Your assignment: Check every line of the data below for "with". Copy each one that has it.

== Material supplied ==

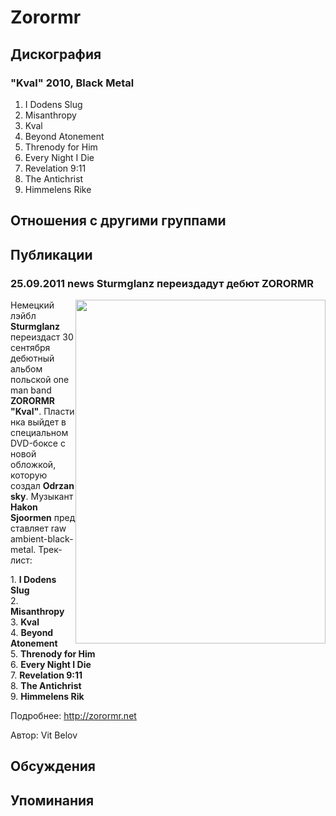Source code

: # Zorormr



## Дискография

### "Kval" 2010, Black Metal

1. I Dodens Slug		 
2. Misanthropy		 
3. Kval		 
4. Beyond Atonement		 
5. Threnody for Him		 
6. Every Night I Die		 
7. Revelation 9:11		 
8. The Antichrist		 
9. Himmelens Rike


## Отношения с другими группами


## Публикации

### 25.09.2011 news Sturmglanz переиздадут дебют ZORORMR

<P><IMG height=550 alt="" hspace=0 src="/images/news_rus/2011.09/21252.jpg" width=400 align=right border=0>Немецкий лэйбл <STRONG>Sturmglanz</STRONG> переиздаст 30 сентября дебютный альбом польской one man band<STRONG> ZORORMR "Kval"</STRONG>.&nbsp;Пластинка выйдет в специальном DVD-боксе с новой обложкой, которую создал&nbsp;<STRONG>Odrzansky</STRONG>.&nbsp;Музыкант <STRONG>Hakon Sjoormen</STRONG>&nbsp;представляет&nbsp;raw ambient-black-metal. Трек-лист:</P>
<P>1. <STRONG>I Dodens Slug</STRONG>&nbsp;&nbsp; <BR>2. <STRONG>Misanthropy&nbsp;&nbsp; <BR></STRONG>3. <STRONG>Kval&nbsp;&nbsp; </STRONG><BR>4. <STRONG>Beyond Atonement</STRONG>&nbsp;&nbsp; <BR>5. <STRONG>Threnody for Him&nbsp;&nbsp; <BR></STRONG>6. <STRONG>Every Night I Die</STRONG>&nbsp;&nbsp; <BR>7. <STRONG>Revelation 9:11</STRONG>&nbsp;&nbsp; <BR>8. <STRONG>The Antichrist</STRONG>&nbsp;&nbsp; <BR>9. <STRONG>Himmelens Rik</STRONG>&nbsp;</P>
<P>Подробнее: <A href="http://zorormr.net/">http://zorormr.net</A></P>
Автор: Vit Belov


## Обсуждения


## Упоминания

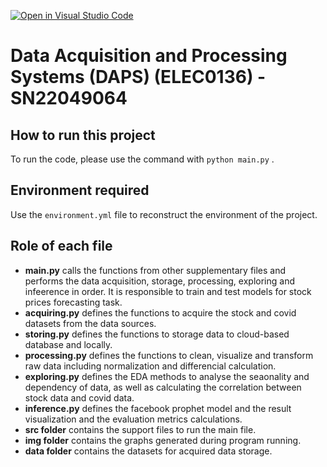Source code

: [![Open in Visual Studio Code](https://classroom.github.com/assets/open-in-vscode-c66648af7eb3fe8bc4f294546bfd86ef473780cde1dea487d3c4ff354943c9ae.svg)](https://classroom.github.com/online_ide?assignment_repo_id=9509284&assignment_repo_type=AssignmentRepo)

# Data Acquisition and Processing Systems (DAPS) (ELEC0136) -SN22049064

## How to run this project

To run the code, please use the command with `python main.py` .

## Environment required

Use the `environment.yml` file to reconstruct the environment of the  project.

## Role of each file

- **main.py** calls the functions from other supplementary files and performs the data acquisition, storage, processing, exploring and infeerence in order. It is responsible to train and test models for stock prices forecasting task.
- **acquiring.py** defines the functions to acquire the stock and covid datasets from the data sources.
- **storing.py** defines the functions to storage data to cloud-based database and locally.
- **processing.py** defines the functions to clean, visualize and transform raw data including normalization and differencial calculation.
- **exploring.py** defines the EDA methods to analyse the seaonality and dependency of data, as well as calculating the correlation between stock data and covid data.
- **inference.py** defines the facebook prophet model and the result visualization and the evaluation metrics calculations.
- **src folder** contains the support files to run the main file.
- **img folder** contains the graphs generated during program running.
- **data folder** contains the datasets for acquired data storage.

===
== Material supplied ==

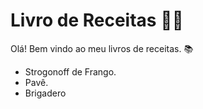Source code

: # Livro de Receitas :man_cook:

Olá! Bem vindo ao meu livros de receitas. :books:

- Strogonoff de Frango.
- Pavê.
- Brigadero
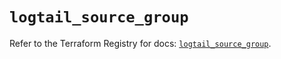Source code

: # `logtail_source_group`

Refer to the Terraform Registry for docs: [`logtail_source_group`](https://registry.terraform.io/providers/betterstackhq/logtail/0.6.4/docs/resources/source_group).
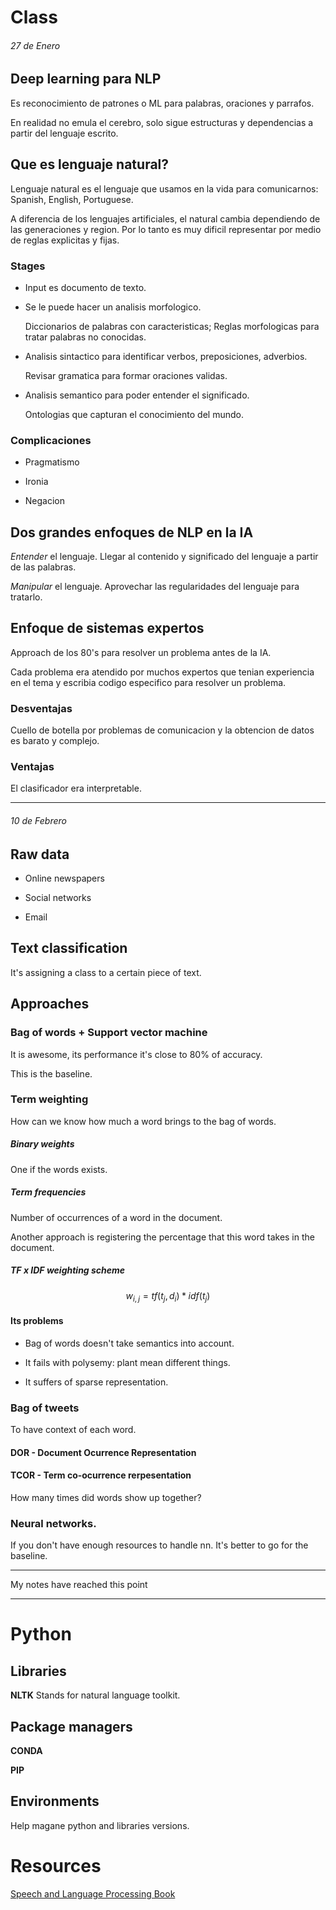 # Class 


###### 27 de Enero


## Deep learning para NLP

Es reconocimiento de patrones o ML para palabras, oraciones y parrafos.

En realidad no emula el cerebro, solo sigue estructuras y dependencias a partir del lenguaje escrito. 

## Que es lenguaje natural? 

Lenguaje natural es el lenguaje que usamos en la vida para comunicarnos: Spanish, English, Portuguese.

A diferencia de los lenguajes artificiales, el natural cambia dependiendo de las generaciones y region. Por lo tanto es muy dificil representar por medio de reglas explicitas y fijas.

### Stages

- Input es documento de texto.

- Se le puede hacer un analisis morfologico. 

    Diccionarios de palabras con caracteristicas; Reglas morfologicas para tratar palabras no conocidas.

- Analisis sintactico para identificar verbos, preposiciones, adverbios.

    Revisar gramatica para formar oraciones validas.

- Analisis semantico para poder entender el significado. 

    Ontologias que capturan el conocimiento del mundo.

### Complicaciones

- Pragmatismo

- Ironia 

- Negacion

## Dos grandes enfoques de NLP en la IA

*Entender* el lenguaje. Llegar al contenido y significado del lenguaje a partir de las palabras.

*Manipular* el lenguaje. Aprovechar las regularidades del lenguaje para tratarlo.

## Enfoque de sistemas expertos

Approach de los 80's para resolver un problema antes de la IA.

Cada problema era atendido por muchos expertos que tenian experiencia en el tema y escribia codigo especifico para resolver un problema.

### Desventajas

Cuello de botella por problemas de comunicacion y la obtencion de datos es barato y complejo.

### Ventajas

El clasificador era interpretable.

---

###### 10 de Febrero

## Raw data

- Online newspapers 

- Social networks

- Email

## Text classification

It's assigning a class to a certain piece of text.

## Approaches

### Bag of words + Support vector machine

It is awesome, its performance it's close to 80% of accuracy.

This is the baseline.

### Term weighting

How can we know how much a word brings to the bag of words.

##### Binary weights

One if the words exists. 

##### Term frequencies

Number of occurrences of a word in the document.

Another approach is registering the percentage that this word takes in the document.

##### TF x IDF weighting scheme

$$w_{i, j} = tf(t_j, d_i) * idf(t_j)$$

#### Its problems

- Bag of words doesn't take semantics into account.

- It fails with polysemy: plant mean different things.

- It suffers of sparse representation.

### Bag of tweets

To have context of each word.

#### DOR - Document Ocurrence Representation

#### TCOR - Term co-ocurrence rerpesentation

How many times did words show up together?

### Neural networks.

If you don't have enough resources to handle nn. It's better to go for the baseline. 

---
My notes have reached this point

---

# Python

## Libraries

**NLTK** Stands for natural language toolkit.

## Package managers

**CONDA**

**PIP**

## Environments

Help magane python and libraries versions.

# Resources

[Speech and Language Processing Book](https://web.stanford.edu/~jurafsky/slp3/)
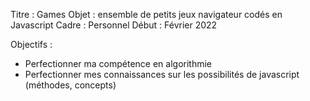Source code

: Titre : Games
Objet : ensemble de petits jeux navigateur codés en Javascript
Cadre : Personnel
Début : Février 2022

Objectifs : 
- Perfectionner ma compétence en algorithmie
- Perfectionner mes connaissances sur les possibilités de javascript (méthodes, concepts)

===

The answer:
To run the code, please use the command with `python main.py` .
- It fails with polysemy: plant mean different things.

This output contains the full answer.